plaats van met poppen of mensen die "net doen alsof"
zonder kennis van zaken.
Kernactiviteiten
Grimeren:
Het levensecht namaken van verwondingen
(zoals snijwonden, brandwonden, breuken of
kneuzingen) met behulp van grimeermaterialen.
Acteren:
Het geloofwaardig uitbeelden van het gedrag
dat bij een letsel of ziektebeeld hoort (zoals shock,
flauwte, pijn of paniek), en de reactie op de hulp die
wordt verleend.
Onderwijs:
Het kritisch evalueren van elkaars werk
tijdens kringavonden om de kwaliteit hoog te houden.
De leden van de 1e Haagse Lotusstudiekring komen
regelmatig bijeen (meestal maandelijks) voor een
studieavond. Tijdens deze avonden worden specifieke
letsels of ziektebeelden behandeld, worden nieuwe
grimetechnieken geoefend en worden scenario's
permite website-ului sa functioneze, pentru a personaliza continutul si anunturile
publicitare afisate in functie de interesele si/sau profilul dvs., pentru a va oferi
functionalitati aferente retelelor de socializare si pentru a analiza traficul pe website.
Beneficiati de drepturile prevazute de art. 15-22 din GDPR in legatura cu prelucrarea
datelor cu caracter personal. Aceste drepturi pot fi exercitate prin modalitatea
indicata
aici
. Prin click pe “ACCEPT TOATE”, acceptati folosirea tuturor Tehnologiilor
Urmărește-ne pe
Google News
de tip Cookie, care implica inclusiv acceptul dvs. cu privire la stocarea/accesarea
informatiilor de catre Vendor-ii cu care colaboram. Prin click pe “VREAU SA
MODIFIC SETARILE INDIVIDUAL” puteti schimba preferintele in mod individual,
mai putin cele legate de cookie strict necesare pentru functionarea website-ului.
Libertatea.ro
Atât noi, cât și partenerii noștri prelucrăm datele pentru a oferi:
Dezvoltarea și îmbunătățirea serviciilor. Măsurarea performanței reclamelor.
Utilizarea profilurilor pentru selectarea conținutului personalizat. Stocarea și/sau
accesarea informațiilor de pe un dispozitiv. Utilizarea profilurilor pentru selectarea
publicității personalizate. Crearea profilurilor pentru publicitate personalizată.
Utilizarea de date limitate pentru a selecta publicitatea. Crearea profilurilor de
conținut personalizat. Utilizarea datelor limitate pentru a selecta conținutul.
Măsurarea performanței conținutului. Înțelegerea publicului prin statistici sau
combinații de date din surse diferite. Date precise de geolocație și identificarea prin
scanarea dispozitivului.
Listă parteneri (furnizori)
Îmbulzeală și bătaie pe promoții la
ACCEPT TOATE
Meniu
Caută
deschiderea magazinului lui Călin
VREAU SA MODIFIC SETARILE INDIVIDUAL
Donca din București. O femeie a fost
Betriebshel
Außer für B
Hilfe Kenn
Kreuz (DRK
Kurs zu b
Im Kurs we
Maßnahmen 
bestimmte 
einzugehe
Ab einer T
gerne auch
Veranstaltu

==

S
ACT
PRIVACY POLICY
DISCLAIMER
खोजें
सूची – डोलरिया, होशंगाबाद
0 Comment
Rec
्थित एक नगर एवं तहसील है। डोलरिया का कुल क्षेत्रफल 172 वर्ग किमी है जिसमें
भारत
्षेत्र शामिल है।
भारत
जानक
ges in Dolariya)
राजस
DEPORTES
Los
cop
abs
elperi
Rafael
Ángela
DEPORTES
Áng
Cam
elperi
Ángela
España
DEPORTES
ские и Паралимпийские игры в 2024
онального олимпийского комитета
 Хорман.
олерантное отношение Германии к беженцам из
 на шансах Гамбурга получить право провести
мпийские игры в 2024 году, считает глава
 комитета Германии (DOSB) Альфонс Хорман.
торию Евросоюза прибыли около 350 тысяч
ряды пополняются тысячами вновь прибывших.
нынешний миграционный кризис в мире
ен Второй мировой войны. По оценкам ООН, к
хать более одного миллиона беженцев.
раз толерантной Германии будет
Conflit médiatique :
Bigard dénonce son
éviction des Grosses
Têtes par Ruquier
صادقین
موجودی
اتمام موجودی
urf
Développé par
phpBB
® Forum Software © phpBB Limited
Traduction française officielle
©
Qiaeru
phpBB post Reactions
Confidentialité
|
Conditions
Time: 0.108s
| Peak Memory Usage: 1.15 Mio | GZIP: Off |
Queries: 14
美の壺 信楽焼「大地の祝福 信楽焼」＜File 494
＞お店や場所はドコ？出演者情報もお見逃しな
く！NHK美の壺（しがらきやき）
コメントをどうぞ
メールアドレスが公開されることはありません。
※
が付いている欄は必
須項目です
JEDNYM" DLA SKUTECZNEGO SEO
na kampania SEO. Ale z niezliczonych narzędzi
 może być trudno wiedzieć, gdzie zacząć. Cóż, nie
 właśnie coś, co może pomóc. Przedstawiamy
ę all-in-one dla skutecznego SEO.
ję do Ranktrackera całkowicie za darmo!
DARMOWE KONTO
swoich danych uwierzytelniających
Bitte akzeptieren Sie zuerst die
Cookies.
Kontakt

The task:
Output exactly one stretch of the listing: from the line containing "Listă parteneri (furnizori)" through the line containing "Veranstaltu", both end lines included.

Completed task:
Listă parteneri (furnizori)
Îmbulzeală și bătaie pe promoții la
ACCEPT TOATE
Meniu
Caută
deschiderea magazinului lui Călin
VREAU SA MODIFIC SETARILE INDIVIDUAL
Donca din București. O femeie a fost
Betriebshel
Außer für B
Hilfe Kenn
Kreuz (DRK
Kurs zu b
Im Kurs we
Maßnahmen 
bestimmte 
einzugehe
Ab einer T
gerne auch
Veranstaltu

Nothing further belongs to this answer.